I agree that it is only in theoretical situations that you will get exactly the same drop across the boiler as across each radiator, due to heat losses in the pipework. However trying to obtain a 20C drop across the boiler when the drop across each rad is only 10C will be virtually impossible.

Δt is comprised of Δ and t; t is temperature; Δ is the (ancient) Greek letter for delta and is used in maths as a symbol meaning difference. Thus 50Δt means a temperature difference of 50°C. With heating this is to indicate the difference between the temperature of the water in the radiator and air temperature. Rule of thumb air temperature will be room temperature of 20°C.

Grandmothers and eggs comes to mind!

This makes your equation 50Δt =(75+65)/2 – 20 nonsense.(75+65)/2 – 20 = 50, not a difference of 50, what you have there is an equation with randomly selected numbers, because they 'fit'.

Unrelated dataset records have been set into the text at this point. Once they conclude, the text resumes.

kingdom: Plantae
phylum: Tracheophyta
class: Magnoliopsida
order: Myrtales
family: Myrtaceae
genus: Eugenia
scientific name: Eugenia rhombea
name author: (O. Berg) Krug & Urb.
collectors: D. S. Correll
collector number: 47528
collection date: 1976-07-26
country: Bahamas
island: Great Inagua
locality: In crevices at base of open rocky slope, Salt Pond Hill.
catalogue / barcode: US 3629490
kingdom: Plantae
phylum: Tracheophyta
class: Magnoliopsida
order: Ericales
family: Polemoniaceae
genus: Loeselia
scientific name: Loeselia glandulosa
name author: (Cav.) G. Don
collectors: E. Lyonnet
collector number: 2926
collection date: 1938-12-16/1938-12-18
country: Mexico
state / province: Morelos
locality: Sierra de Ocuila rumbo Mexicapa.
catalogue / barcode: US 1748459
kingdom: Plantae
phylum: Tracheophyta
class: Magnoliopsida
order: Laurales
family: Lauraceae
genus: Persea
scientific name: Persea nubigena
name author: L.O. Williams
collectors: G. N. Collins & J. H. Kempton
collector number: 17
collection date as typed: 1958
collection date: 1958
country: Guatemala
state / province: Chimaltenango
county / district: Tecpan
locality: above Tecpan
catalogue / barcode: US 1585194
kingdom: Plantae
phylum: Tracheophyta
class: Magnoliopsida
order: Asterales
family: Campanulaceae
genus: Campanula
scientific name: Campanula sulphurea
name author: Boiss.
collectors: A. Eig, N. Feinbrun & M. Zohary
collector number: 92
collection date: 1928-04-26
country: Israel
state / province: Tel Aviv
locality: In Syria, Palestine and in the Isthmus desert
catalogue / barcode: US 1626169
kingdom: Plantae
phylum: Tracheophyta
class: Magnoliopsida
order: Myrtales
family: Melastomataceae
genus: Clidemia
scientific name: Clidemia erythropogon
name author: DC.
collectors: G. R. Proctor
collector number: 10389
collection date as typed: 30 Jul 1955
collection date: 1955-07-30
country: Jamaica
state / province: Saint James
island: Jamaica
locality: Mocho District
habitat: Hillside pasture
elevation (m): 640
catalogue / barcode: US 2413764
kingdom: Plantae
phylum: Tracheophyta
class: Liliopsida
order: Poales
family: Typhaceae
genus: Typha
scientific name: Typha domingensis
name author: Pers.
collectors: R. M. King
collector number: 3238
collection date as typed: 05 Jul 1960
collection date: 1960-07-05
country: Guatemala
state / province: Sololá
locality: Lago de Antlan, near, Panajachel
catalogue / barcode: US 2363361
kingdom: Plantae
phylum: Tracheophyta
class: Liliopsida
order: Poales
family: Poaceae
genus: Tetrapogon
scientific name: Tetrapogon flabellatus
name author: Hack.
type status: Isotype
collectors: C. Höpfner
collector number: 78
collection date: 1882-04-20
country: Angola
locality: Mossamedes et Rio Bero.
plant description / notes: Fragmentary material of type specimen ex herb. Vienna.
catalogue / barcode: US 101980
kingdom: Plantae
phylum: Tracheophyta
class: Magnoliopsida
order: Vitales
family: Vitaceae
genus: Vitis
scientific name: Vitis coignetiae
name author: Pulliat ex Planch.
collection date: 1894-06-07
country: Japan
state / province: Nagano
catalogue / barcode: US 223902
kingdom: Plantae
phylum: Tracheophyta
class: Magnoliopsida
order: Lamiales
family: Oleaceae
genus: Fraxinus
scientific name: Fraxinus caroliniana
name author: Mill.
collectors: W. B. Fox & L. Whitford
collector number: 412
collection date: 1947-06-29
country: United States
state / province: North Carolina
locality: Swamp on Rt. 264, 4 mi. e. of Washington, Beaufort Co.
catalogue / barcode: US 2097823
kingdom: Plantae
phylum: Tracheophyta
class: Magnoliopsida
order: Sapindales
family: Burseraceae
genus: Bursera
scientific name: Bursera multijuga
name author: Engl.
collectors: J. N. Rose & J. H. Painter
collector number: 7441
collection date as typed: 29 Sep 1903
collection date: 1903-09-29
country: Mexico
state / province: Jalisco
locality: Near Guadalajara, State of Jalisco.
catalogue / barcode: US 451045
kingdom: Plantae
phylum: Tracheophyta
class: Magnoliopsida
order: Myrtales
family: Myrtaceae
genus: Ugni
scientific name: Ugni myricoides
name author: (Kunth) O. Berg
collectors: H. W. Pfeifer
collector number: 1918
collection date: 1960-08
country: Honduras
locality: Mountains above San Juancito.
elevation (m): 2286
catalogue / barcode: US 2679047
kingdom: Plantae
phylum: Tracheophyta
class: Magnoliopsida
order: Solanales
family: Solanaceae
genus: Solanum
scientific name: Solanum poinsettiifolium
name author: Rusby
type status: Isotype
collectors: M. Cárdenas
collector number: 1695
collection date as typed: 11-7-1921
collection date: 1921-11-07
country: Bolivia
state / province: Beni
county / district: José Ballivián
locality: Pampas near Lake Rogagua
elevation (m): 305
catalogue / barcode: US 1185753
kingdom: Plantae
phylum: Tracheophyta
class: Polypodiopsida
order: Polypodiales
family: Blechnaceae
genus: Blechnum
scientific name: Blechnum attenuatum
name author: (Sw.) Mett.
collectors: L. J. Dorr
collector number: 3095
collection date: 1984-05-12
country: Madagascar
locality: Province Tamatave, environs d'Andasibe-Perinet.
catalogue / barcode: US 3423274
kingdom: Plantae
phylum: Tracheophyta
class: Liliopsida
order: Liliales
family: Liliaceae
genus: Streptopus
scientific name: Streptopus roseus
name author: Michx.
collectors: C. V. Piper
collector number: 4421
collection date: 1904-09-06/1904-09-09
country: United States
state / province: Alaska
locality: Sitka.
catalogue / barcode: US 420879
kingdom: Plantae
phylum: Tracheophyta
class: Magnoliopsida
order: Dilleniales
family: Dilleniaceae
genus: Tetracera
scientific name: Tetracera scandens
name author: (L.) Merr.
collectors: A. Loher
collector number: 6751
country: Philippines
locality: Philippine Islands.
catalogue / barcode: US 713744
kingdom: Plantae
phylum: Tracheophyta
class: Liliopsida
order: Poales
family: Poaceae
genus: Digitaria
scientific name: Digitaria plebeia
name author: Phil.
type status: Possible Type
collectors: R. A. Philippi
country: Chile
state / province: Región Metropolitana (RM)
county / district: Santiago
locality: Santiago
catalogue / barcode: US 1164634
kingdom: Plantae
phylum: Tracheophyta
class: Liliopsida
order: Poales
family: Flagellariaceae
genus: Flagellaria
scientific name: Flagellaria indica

It is not nonsense! They are the temperatures used when testing radiators to BS EN442. This states that the flow temperature must be 75C, the return temperature 65C and the room temperature 20C (so that's not just "rule of thumb"). The mean water temperature is therefore 70C or (65+75)/2 and the mean difference between the radiator and the room is 70-20 or 50C, generally referred to as a 50C delta.

​

 

[AlexGas]

Have you got the "Domestic Heating design guide"?

 

[LeadByExample]

Hi Doitmyself,

Again all with due respect, but you don't understand what the catalogue actually describes. And everything you say just seems to confirm you don't know the theory behind it. This is OK, but this is a tangent on my original question. I just don't want to write another 'essay' explaining why you are wrong here.

I suggest we start a new topic, discussing this. How does that sound?

Regards

 

[LeadByExample]

Hi AlexGas

No, would you recommend it?

 

[AlexGas]

Yes, I would recommend it, it's a good read.

 

[AlexGas]

He's gone! :smile5:

 

[doitmyself]

Hi Doitmyself,
Again all with due respect, but you don't understand what the catalogue actually describes. And everything you say just seems to confirm you don't know the theory behind it.

Which catalogue are you referring to?

I just don't want to write another 'essay' explaining why you are wrong here.

I didn't know you were an expert on this topic!

 

[LeadByExample]

Hi Doitmyself,

As said, I don't mind discussing this, but I strongly suggest we start a new topic to cover this.

Regards

 

[LeadByExample]

Addendum to previous reply.


PS
If not then there is no point continuing and I will no longer reply unless it is on topic.

 

[ryanlee]

Do the calcs, fit, rads, balance system to achieve required results. Done.